INPUT DATA:
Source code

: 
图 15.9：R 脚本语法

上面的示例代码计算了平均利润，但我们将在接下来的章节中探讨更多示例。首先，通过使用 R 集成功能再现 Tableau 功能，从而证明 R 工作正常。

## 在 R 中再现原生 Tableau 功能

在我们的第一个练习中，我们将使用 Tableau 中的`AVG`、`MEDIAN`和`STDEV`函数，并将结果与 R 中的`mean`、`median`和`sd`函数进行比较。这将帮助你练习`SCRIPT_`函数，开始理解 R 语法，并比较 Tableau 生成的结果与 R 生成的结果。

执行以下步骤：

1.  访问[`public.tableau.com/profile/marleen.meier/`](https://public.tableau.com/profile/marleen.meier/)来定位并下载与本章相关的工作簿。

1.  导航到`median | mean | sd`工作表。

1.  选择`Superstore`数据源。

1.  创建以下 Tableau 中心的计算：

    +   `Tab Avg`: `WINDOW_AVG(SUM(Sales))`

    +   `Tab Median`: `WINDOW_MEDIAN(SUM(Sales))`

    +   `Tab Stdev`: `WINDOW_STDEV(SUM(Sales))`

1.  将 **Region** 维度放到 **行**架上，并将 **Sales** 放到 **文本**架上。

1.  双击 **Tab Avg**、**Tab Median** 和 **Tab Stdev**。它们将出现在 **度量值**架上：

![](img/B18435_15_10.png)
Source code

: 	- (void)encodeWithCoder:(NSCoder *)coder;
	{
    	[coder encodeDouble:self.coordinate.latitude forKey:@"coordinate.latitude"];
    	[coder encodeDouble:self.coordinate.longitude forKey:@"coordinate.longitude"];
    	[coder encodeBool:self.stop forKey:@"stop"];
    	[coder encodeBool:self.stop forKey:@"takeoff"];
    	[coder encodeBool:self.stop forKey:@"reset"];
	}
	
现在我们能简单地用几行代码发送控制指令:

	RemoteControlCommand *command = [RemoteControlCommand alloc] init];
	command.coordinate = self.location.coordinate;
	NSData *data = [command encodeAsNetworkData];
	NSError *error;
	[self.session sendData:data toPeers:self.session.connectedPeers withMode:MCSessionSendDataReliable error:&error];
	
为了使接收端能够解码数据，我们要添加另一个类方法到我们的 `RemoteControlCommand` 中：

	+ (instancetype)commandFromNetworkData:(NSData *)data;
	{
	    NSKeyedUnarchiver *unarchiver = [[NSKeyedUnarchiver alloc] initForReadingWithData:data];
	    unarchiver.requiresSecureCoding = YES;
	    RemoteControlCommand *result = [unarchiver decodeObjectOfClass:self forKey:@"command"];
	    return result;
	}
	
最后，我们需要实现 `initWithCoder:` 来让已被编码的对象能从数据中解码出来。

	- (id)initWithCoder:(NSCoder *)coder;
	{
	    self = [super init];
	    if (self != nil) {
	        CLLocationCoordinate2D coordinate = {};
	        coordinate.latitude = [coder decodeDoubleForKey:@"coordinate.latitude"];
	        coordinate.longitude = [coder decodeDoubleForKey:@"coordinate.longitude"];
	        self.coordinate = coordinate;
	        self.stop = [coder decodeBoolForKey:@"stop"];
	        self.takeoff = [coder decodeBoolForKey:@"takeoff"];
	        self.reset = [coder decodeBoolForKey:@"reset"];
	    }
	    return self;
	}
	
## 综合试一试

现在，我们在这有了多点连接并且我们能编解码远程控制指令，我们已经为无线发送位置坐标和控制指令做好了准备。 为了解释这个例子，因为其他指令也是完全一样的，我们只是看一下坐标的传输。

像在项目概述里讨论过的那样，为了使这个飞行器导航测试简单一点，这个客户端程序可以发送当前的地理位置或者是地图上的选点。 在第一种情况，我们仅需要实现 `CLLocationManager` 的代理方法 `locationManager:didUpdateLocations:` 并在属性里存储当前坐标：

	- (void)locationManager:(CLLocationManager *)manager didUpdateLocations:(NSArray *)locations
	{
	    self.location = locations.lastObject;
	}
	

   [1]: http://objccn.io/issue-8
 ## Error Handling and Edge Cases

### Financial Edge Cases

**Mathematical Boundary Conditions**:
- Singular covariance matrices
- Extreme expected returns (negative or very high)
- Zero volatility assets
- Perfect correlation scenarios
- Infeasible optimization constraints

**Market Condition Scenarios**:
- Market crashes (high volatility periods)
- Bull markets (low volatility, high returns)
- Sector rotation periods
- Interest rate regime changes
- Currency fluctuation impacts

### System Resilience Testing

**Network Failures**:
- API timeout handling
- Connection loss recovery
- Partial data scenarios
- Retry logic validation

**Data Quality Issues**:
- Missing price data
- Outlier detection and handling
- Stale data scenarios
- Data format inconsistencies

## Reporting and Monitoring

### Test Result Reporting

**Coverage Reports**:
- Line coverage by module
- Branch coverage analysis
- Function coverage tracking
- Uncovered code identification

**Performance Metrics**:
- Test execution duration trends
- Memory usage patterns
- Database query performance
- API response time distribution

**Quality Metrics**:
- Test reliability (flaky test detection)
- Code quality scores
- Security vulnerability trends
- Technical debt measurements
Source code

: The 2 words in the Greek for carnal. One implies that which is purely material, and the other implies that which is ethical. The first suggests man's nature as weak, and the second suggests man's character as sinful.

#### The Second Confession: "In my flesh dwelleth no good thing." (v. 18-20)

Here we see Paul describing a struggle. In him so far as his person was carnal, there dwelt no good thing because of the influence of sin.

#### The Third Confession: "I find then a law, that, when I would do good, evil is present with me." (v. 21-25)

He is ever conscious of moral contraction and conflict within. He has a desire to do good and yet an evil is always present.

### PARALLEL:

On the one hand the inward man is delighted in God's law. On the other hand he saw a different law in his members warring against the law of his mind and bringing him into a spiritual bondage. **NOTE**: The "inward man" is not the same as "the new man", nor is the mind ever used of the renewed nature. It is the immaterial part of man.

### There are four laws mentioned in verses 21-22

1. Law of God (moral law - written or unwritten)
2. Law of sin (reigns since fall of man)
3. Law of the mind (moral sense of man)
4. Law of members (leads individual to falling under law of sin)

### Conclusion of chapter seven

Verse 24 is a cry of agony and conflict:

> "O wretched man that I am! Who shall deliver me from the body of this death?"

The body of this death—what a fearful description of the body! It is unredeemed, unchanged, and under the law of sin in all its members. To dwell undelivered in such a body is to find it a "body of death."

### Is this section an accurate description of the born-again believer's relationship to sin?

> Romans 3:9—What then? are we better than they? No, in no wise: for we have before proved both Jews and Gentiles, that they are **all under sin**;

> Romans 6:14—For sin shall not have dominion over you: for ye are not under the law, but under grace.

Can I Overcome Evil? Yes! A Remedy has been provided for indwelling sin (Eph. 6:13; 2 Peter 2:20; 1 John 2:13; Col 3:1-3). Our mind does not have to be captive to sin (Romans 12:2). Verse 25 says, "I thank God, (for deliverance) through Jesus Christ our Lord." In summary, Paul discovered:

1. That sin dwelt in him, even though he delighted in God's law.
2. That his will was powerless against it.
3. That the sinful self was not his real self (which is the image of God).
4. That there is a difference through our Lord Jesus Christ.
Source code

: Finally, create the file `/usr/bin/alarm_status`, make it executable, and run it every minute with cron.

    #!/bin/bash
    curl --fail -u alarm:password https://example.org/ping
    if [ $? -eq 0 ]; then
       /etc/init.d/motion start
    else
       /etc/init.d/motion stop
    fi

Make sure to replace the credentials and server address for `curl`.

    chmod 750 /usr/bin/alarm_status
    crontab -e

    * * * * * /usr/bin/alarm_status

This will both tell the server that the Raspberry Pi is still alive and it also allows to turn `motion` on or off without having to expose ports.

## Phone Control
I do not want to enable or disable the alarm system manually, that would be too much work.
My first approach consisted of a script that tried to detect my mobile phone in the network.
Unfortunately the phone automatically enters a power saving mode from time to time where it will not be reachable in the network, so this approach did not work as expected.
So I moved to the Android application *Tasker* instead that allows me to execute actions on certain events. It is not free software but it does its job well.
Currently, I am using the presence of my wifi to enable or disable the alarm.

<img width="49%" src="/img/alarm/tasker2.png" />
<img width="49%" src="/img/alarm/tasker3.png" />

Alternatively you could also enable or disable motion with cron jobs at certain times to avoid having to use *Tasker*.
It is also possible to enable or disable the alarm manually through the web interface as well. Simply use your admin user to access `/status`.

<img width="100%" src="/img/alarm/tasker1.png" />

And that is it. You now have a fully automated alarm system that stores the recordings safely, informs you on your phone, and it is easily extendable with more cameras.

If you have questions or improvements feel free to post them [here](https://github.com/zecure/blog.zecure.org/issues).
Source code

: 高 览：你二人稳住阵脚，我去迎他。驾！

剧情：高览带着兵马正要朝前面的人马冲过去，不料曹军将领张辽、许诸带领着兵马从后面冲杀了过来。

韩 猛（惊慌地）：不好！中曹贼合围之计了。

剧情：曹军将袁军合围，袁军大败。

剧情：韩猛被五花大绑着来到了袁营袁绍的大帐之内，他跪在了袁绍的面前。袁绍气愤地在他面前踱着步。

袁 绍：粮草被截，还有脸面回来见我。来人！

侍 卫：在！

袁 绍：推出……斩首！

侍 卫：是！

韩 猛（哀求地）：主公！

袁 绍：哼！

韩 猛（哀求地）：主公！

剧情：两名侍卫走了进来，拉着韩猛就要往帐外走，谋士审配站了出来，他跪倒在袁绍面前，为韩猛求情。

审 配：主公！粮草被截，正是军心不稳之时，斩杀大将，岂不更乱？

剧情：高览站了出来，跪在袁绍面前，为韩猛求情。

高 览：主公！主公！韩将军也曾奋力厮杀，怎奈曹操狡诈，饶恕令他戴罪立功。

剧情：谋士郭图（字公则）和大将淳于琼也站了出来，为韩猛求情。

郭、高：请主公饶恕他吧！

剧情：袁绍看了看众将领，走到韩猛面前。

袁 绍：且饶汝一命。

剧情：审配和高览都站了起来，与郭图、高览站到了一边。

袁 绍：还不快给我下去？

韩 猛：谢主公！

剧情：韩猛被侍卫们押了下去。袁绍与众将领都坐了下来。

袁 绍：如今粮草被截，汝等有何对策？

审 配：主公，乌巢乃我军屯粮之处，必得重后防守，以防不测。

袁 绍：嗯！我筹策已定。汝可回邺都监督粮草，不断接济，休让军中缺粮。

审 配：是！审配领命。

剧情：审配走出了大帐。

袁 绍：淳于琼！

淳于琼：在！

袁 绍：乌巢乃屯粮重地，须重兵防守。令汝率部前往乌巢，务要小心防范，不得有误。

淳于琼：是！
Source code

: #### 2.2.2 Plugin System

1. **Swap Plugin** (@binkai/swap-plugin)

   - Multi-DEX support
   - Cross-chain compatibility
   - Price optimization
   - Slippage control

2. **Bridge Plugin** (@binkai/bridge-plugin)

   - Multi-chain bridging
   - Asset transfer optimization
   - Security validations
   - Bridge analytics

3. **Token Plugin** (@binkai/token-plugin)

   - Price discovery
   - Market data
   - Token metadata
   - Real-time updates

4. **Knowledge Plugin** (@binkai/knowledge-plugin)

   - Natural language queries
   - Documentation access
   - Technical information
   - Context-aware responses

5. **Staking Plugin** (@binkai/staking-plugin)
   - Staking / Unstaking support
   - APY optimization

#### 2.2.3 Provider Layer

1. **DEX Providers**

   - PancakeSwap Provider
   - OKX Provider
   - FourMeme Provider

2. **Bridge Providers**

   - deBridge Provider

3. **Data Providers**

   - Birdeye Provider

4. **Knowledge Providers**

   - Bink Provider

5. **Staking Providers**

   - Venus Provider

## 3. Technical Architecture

WORK REQUIRED: Return every line of the entries above that contains the word "Technical", treating uppercase and lowercase letters as different.

ANSWER TO THIS EXERCISE:
- Technical debt measurements
   - Technical information
## 3. Technical Architecture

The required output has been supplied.